[Images with bounding boxes]
================

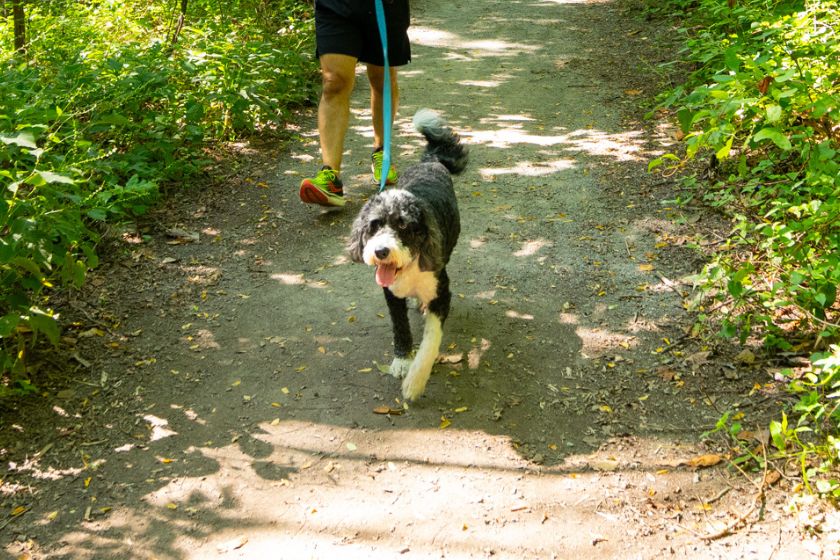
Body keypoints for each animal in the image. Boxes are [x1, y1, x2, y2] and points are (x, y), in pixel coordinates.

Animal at [346, 109, 470, 400]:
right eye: (374, 225)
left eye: (404, 226)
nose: (381, 251)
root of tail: (430, 162)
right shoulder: (391, 293)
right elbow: (400, 326)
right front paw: (402, 361)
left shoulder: (441, 294)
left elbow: (431, 341)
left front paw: (415, 382)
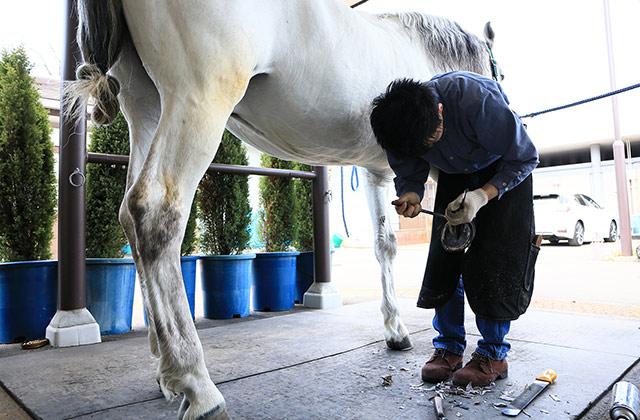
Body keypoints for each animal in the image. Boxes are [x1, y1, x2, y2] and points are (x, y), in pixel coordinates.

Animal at [71, 1, 496, 418]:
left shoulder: (376, 173)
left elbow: (385, 245)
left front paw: (395, 330)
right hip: (198, 100)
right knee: (156, 211)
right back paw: (198, 387)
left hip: (146, 106)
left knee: (129, 215)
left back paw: (165, 372)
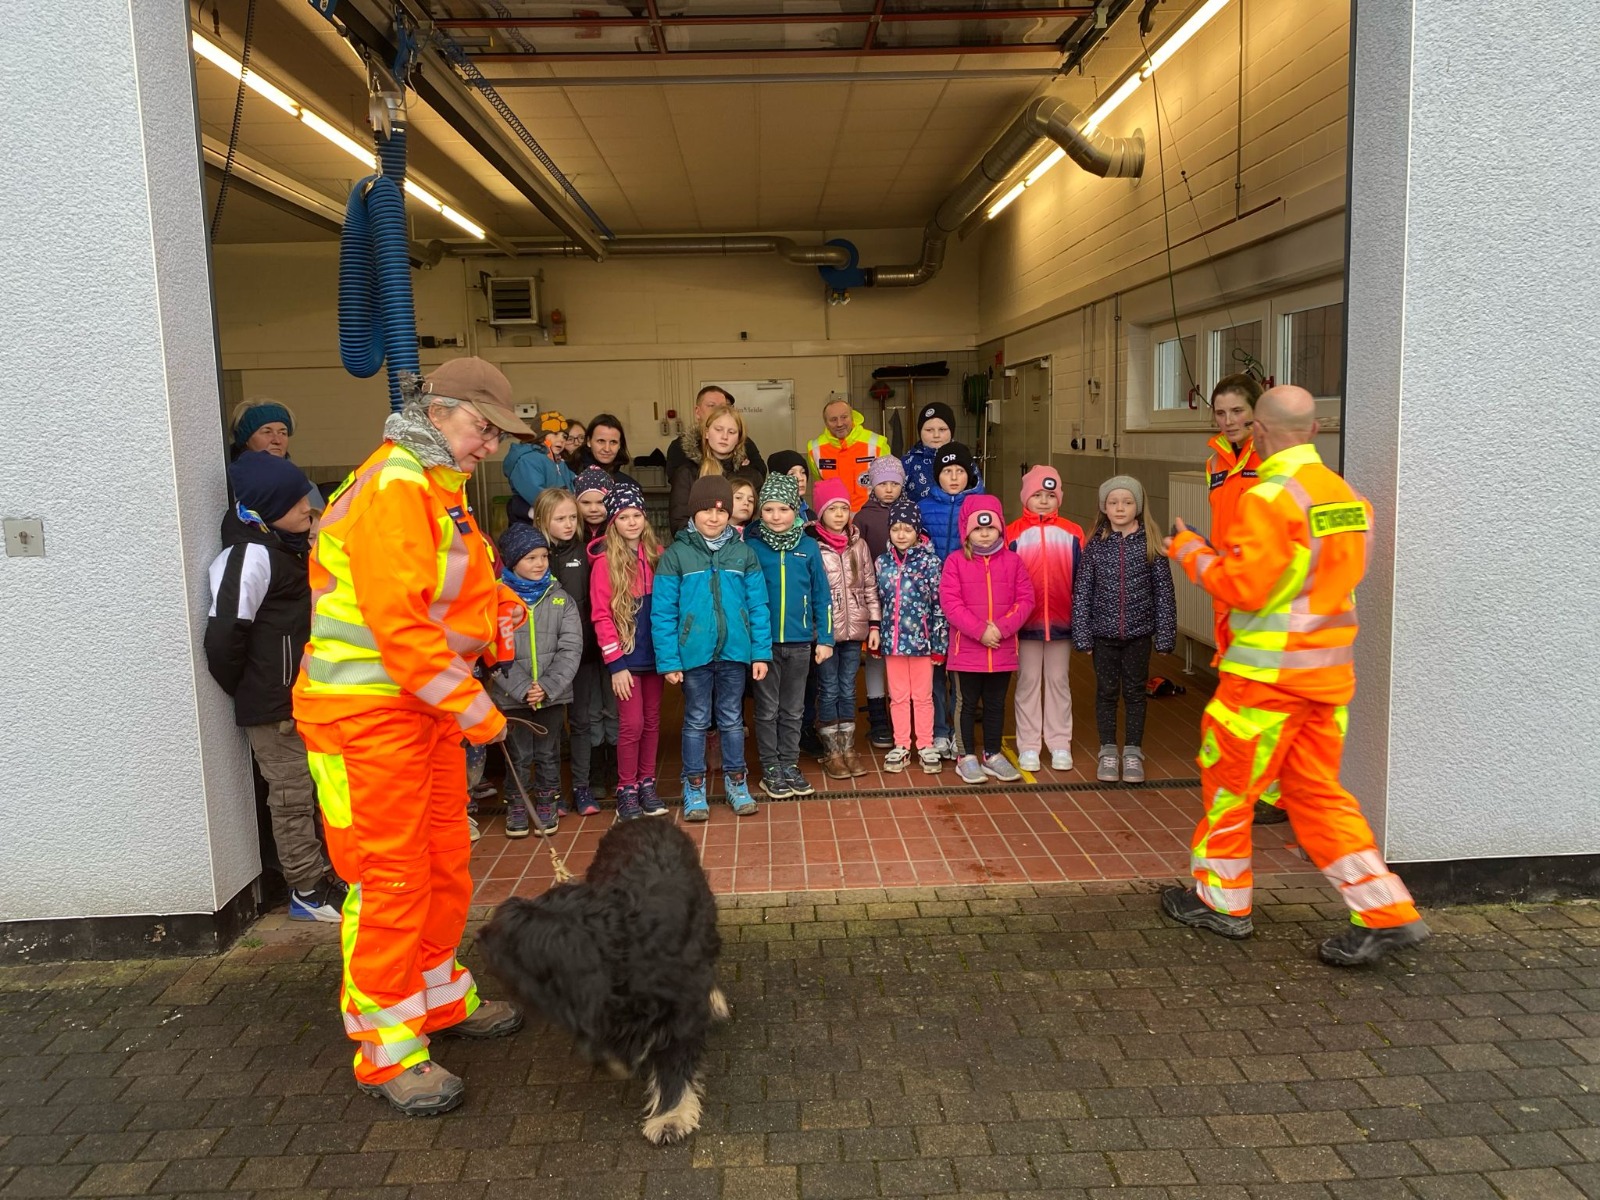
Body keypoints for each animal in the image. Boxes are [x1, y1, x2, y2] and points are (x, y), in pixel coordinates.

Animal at [473, 819, 726, 1145]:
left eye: (513, 937)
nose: (479, 936)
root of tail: (640, 819)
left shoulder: (679, 1004)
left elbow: (674, 1058)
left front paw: (670, 1116)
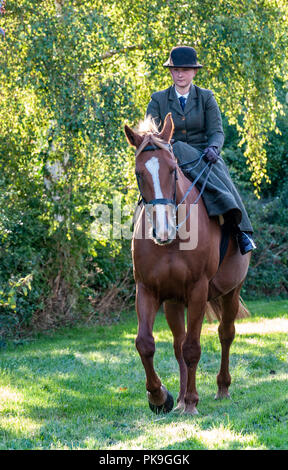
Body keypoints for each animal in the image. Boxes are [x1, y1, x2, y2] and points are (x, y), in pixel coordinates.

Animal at [125, 114, 251, 414]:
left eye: (173, 170)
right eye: (138, 173)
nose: (163, 230)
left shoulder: (197, 290)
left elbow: (193, 347)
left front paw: (193, 401)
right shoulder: (147, 290)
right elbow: (145, 344)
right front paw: (161, 397)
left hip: (231, 291)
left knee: (225, 334)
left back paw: (221, 388)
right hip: (173, 301)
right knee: (177, 343)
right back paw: (181, 398)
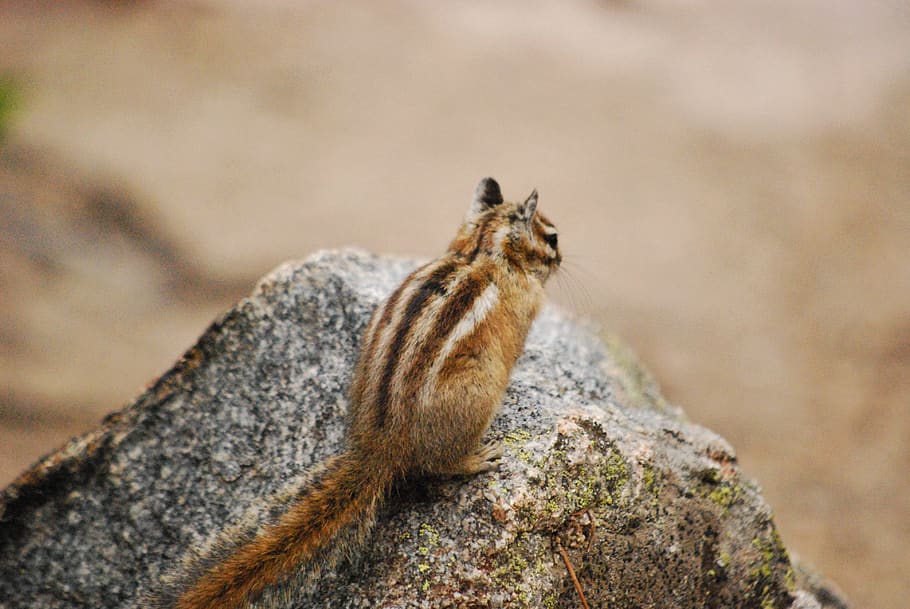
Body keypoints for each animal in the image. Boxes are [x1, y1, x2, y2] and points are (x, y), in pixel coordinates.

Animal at [156, 177, 561, 609]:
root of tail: (380, 447)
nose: (561, 256)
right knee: (440, 465)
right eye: (552, 237)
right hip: (477, 396)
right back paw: (477, 458)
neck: (483, 248)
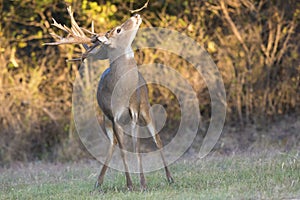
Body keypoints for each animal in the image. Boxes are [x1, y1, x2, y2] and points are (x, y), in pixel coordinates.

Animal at [44, 6, 173, 191]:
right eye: (118, 29)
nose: (136, 15)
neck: (121, 92)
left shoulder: (134, 111)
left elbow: (137, 147)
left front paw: (142, 183)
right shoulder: (113, 116)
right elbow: (123, 150)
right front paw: (130, 185)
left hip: (145, 107)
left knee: (158, 140)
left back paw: (170, 177)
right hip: (106, 120)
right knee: (114, 144)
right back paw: (98, 182)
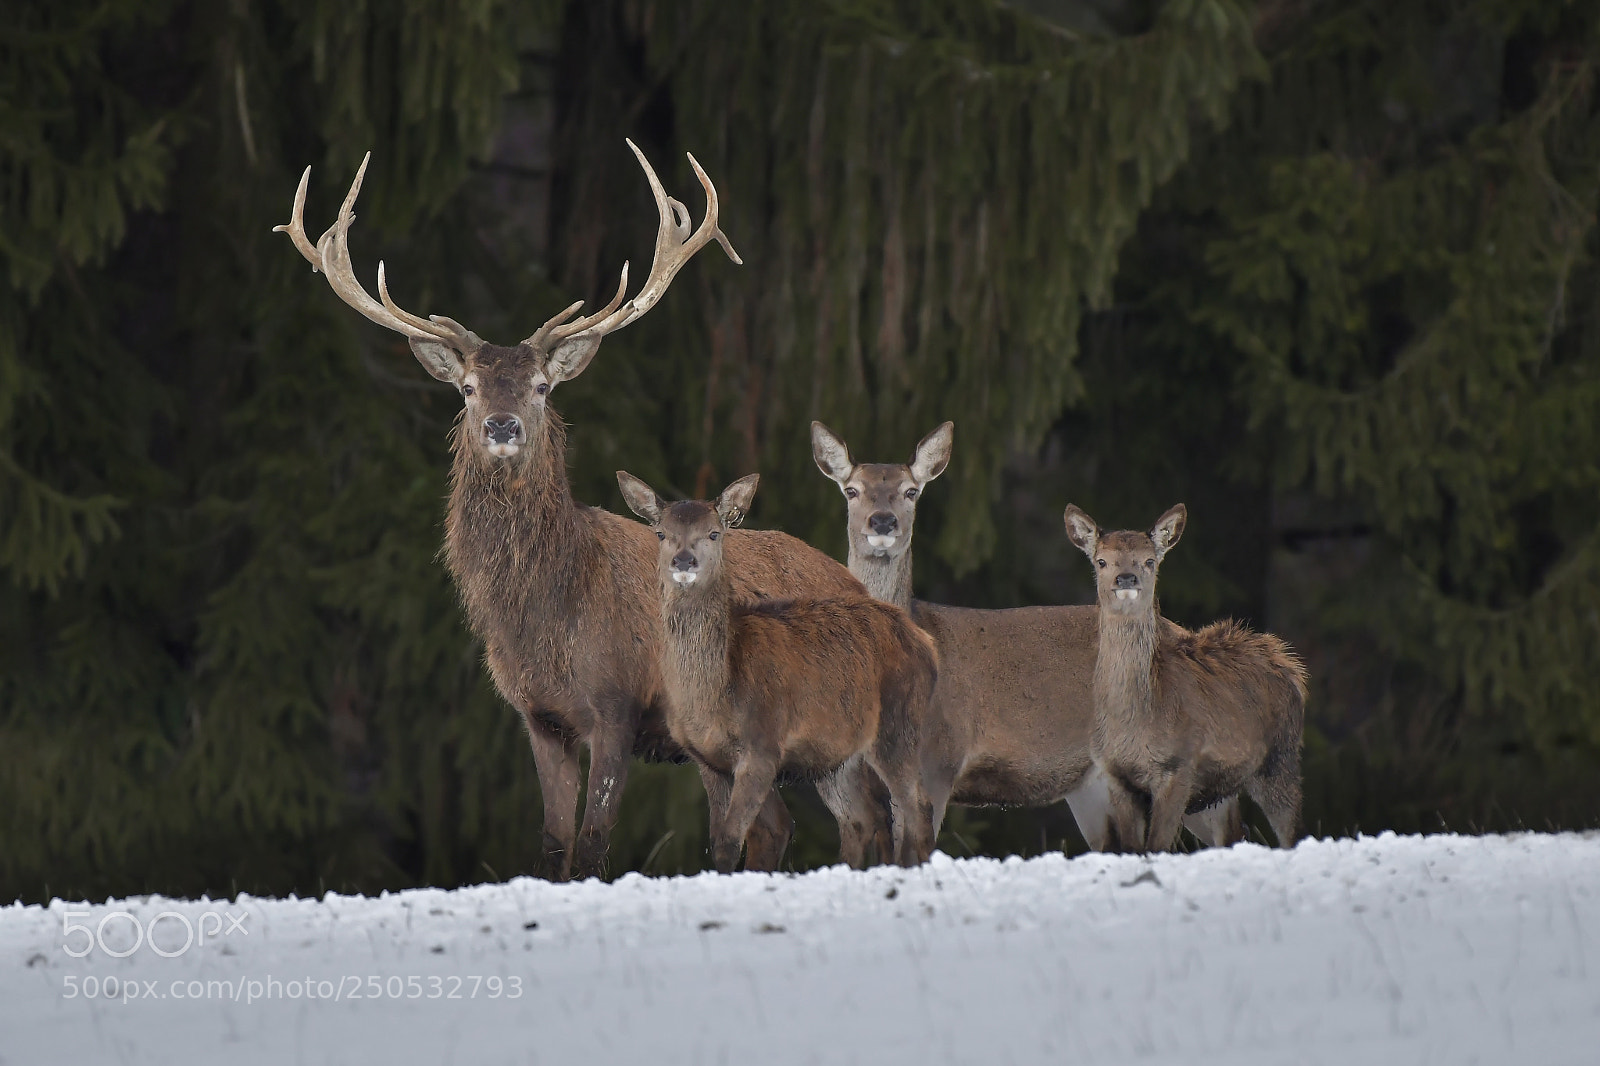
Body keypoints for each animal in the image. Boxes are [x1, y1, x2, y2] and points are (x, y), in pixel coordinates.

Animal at [275, 141, 867, 881]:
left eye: (540, 385)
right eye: (467, 388)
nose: (502, 425)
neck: (548, 613)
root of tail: (857, 583)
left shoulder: (616, 708)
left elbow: (591, 845)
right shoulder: (539, 717)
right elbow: (553, 843)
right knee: (772, 826)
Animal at [616, 471, 940, 872]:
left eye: (714, 533)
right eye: (661, 533)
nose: (684, 560)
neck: (717, 694)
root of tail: (926, 644)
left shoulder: (762, 745)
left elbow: (731, 838)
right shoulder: (707, 759)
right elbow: (718, 842)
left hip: (899, 724)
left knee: (917, 806)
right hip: (839, 754)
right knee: (862, 817)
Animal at [1063, 503, 1307, 852]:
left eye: (1149, 560)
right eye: (1102, 561)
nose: (1126, 578)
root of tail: (1288, 663)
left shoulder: (1179, 767)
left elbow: (1157, 847)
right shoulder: (1116, 777)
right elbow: (1132, 850)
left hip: (1280, 757)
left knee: (1292, 832)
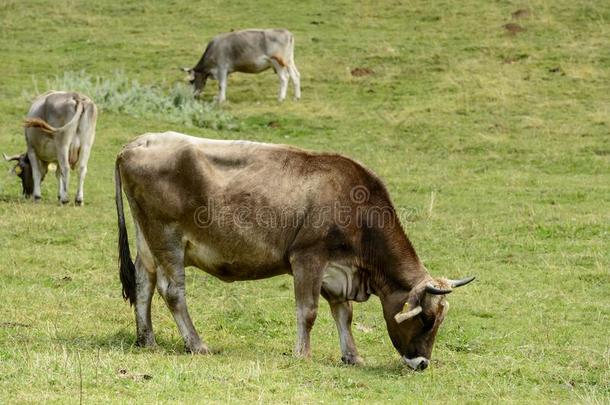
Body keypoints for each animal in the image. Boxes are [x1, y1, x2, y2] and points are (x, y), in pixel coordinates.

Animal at [115, 132, 476, 370]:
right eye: (427, 318)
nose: (423, 363)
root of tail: (137, 143)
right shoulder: (308, 258)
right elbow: (309, 311)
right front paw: (303, 354)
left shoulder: (338, 271)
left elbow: (344, 313)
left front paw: (352, 355)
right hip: (167, 237)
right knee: (172, 291)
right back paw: (197, 344)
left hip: (147, 239)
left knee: (144, 282)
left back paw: (146, 338)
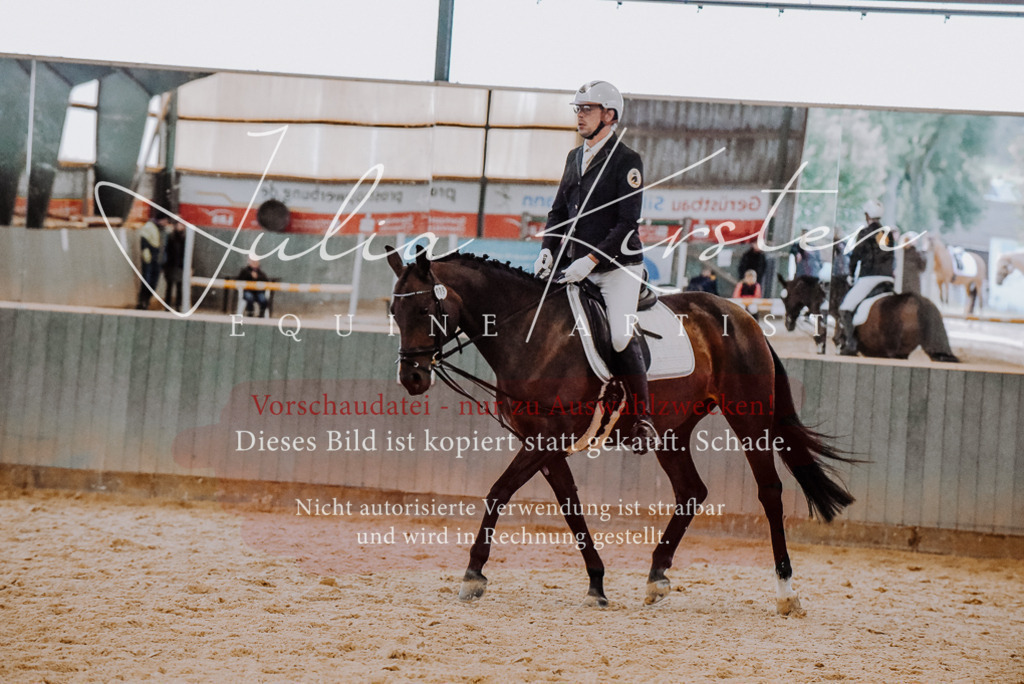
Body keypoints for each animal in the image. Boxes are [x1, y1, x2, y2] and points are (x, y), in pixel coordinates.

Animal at [387, 248, 855, 615]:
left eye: (425, 310)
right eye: (394, 312)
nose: (412, 377)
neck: (530, 335)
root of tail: (743, 317)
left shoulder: (546, 440)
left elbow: (497, 492)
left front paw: (473, 574)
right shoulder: (545, 444)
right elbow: (571, 507)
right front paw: (596, 584)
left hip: (748, 417)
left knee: (770, 492)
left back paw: (786, 591)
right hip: (672, 430)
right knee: (691, 491)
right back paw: (657, 577)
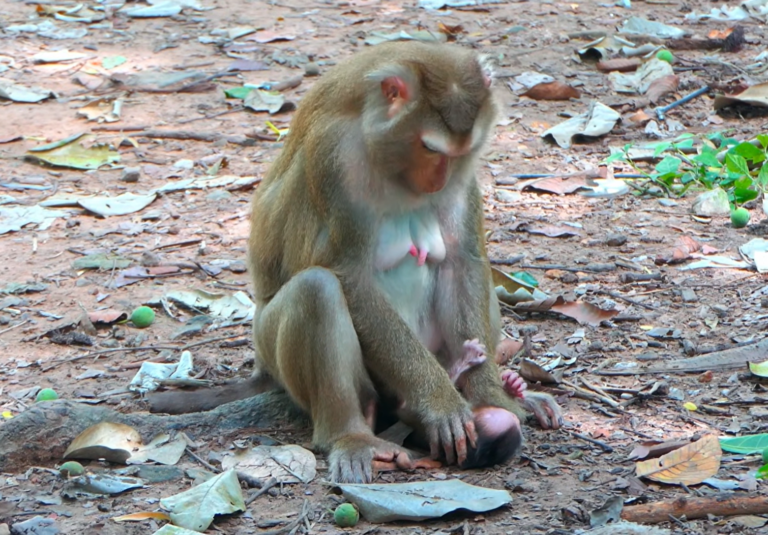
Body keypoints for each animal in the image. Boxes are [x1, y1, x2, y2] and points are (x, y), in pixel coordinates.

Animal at [148, 41, 563, 483]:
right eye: (429, 147)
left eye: (459, 153)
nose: (438, 181)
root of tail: (262, 368)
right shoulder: (335, 157)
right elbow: (350, 276)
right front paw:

================

• _REQUIRED ACTION_
Output the records exactly, please. The pictures are not part of the copy.

• _REPLY TO THE EXERCISE_
Body keypoints for each animal in the image. Boxes are [x1, y1, x2, y2] and points are (x, y), in pixel coordinates.

Animal at [346, 109, 470, 400]:
right eye: (374, 225)
left eye: (404, 226)
nose: (381, 251)
root of tail: (430, 162)
right shoulder: (391, 293)
right elbow: (400, 326)
right front paw: (402, 361)
left shoulder: (441, 294)
left elbow: (431, 341)
left front paw: (415, 382)
Body keypoints for each animal in the image. Boxes are [x1, y1, x2, y2] and points are (x, y), in pixel coordinates.

Animal at [71, 1, 496, 418]:
left shoulder: (376, 173)
left elbow: (385, 245)
left front paw: (395, 330)
right hip: (198, 100)
right knee: (156, 211)
right back paw: (198, 387)
left hip: (146, 106)
left knee: (129, 215)
left back paw: (165, 372)
Body keypoints for each animal in the image. Boxes are [x1, y1, x2, y2] and points are (x, y), in pixel coordinates.

Animal at [473, 819, 726, 1145]:
left eye: (513, 937)
nose: (479, 936)
root of tail: (640, 819)
left shoulder: (679, 1004)
left elbow: (674, 1058)
left front paw: (670, 1116)
Body keypoints for each animal in the image. Boxes are [x1, y1, x2, y2] and points are (x, y), in pixel coordinates.

Animal at [125, 114, 251, 414]:
left eye: (173, 170)
right eye: (138, 173)
nose: (163, 230)
left shoulder: (197, 290)
left elbow: (193, 347)
left front paw: (193, 401)
right shoulder: (147, 290)
right elbow: (145, 344)
right front paw: (161, 397)
left hip: (231, 291)
left knee: (225, 334)
left back paw: (221, 388)
right hip: (173, 301)
right knee: (177, 343)
right back paw: (181, 398)
Body keypoints for each animal in the image. Boxes are [x1, y1, x2, y2] and points are (x, y), in pixel coordinates.

Animal at [156, 177, 561, 609]:
root of tail: (380, 447)
nose: (561, 256)
right knee: (440, 465)
right eye: (552, 237)
right hip: (477, 396)
right back paw: (477, 458)
neck: (483, 248)
Body keypoints for each animal in the image. Boxes are [x1, y1, x2, y2] and points are (x, y), in pixel coordinates.

Animal at [44, 6, 173, 191]:
right eye: (118, 29)
nose: (136, 15)
neck: (121, 92)
left shoulder: (134, 111)
left elbow: (137, 147)
left front paw: (142, 183)
right shoulder: (113, 116)
right elbow: (123, 150)
right front paw: (130, 185)
left hip: (145, 107)
left knee: (158, 140)
left back paw: (170, 177)
right hip: (106, 120)
right knee: (114, 144)
right back paw: (98, 182)
Body keypoints for each animal in the image. Boxes are [x1, y1, x2, y2] and points are (x, y), in pixel coordinates.

Animal at [275, 141, 867, 881]:
left eye: (540, 385)
right eye: (467, 388)
nose: (502, 425)
neck: (548, 613)
root of tail: (857, 583)
left shoulder: (616, 708)
left elbow: (591, 845)
right shoulder: (539, 717)
right elbow: (553, 843)
right knee: (772, 826)
Animal at [616, 471, 940, 872]:
left eye: (714, 533)
right eye: (661, 533)
nose: (684, 560)
neck: (717, 694)
root of tail: (926, 644)
left shoulder: (762, 745)
left elbow: (731, 838)
right shoulder: (707, 759)
right elbow: (718, 842)
left hip: (899, 724)
left knee: (917, 806)
right hip: (839, 754)
right knee: (862, 817)
Animal at [1063, 503, 1307, 852]:
left eye: (1149, 560)
right eye: (1102, 561)
nose: (1126, 578)
root of tail: (1288, 663)
left shoulder: (1179, 767)
left elbow: (1157, 847)
right shoulder: (1116, 777)
right elbow: (1132, 850)
left hip: (1280, 757)
left knee: (1292, 832)
Body keypoints for each animal in the image. Boxes are [x1, y1, x2, y2] and points are (x, y), in pixel coordinates.

Animal at [115, 132, 476, 370]:
right eye: (427, 318)
nose: (423, 363)
root of tail: (137, 143)
right shoulder: (308, 258)
right elbow: (309, 311)
right front paw: (303, 354)
left shoulder: (338, 271)
left elbow: (344, 313)
left front paw: (352, 355)
right hip: (167, 237)
right knee: (172, 291)
right back paw: (197, 344)
left hip: (147, 239)
left knee: (144, 282)
left back paw: (146, 338)
Body keypoints for each animal in the image. Boxes are [x1, y1, x2, y2] and points are (x, y), in pixel coordinates.

Animal at [387, 248, 855, 615]:
left eye: (425, 310)
right eye: (394, 312)
nose: (412, 377)
neck: (530, 335)
root of tail: (743, 317)
left shoulder: (546, 440)
left elbow: (497, 492)
left front paw: (473, 574)
right shoulder: (545, 444)
right elbow: (571, 507)
right front paw: (596, 584)
left hip: (748, 417)
left knee: (770, 492)
left back paw: (786, 591)
right hip: (672, 430)
right knee: (691, 491)
right back paw: (657, 577)
Body keypoints for each animal in the image. Boxes are [x1, y1, x2, y2] and points are (x, y), in pixel coordinates.

Animal at [148, 41, 563, 483]:
right eye: (429, 147)
left eye: (459, 153)
nose: (438, 181)
root of tail: (262, 368)
right shoulder: (335, 157)
right elbow: (350, 276)
right front paw:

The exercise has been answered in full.